** Try it **
Where the line with "40: (23, 155, 2.04)" appears below, start writing out lines exactly, and finish with the line with "49: (198, 258, 0.96)", which is included; write out nothing else.
--- Dataset entries ---
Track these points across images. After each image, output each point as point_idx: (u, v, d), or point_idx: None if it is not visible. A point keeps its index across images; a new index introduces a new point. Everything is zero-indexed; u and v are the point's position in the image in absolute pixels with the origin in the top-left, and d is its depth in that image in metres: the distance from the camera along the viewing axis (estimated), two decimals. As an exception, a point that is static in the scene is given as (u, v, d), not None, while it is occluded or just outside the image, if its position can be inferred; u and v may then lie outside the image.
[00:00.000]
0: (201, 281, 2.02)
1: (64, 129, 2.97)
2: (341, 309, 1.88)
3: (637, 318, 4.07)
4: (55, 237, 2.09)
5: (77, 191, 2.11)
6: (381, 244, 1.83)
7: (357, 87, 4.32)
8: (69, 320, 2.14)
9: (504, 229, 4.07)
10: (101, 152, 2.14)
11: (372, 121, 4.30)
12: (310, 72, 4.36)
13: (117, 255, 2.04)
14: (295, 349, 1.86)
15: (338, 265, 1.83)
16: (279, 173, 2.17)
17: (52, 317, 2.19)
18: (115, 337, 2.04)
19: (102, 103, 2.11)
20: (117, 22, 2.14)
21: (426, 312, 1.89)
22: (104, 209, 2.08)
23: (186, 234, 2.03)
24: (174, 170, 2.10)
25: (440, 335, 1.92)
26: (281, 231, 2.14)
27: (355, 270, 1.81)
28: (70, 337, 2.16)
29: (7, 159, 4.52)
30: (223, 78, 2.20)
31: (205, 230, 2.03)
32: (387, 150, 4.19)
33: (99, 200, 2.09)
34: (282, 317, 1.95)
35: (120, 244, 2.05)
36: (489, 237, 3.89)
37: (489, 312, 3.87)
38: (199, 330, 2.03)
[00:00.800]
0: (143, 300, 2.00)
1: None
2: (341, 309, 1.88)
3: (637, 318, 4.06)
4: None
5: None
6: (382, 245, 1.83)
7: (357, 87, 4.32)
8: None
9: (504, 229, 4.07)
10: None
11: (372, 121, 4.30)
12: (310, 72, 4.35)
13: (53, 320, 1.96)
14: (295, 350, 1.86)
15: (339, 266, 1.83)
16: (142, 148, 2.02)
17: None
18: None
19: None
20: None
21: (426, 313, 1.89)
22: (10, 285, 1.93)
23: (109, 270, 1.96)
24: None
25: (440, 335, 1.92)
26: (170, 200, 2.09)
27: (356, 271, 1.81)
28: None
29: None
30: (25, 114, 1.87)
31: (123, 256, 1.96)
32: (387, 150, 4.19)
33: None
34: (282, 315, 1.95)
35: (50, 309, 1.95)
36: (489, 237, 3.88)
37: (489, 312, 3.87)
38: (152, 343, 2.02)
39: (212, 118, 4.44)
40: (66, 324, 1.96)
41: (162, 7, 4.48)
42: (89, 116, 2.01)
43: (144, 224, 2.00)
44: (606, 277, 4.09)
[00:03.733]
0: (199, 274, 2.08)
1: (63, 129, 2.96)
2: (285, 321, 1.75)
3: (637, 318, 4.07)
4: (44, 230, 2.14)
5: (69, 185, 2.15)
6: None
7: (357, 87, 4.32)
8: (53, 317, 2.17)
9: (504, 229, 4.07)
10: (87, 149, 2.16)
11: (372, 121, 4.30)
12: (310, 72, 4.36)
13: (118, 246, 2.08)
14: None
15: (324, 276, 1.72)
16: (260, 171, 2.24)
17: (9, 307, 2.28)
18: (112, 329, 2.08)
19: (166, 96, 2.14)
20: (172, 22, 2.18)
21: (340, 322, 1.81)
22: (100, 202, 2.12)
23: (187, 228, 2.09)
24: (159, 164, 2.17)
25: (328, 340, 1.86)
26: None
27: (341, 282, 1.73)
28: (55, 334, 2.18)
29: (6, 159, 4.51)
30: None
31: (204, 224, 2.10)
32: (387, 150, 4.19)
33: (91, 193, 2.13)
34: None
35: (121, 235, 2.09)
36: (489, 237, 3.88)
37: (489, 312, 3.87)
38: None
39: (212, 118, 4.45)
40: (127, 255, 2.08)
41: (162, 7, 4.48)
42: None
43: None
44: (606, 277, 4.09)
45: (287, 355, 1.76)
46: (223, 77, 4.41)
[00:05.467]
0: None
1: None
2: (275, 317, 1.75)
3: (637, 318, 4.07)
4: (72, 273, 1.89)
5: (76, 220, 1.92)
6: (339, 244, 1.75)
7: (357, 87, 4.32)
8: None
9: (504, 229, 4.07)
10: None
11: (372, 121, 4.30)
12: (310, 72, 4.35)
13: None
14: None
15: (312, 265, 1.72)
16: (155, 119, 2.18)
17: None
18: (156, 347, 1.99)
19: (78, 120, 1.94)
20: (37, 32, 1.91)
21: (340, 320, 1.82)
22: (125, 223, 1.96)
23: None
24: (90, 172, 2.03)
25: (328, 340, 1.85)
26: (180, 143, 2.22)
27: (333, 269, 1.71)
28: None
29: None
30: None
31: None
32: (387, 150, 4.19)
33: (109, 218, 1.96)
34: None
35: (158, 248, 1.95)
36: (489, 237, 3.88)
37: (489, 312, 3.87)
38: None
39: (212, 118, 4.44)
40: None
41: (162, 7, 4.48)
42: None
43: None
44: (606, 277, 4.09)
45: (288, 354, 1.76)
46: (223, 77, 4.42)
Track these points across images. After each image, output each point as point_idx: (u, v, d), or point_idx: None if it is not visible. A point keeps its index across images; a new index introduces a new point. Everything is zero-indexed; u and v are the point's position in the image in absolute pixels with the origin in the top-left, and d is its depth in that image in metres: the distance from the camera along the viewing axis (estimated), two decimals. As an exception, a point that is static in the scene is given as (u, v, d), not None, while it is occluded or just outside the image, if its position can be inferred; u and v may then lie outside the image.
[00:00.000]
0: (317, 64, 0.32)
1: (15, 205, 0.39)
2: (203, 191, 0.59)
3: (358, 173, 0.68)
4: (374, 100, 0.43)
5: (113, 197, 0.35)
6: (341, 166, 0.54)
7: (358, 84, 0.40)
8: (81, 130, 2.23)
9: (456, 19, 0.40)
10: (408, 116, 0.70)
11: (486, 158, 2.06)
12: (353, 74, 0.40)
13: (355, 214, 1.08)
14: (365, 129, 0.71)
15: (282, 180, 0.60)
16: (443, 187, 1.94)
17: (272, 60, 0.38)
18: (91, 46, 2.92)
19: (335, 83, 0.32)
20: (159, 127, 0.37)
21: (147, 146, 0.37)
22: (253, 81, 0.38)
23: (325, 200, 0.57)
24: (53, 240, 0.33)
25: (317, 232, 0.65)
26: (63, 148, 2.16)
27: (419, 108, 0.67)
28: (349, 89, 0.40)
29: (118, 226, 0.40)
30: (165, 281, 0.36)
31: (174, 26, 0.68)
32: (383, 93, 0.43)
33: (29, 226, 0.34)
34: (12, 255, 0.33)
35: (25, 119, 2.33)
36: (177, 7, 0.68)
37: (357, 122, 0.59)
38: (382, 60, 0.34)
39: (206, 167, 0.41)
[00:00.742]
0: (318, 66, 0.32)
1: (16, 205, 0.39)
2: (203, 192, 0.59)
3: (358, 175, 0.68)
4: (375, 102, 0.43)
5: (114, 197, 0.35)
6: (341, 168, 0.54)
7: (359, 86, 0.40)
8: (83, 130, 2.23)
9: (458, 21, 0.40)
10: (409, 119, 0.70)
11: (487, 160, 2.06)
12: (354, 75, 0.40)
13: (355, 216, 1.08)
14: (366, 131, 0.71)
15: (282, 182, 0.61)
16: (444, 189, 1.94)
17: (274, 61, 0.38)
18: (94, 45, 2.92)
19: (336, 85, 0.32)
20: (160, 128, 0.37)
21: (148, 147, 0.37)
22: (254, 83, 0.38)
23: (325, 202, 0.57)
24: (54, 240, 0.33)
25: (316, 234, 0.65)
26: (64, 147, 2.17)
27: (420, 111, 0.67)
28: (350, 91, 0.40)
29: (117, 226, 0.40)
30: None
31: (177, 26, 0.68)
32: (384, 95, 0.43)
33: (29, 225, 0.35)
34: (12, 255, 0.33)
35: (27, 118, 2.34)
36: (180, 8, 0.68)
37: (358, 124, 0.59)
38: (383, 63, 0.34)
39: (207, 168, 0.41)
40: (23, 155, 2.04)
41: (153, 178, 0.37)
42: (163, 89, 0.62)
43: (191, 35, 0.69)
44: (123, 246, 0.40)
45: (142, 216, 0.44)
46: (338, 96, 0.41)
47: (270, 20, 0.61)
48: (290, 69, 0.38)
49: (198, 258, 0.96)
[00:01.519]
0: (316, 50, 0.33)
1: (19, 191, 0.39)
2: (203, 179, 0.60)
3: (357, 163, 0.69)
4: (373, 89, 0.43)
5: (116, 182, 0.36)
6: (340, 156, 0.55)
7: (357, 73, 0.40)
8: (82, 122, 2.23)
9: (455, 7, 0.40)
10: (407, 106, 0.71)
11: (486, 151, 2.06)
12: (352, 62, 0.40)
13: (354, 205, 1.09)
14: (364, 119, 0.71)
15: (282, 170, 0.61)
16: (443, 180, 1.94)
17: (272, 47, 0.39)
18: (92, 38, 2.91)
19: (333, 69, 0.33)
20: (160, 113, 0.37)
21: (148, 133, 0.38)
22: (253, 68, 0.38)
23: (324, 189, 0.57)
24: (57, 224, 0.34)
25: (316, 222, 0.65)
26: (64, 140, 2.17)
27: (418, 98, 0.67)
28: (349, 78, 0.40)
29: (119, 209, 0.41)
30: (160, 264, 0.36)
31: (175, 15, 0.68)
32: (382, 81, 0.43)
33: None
---
** Task answer **
40: (23, 155, 2.04)
41: (153, 178, 0.37)
42: (163, 89, 0.62)
43: (191, 35, 0.69)
44: (123, 246, 0.40)
45: (142, 216, 0.44)
46: (338, 96, 0.41)
47: (270, 20, 0.61)
48: (290, 69, 0.38)
49: (198, 258, 0.96)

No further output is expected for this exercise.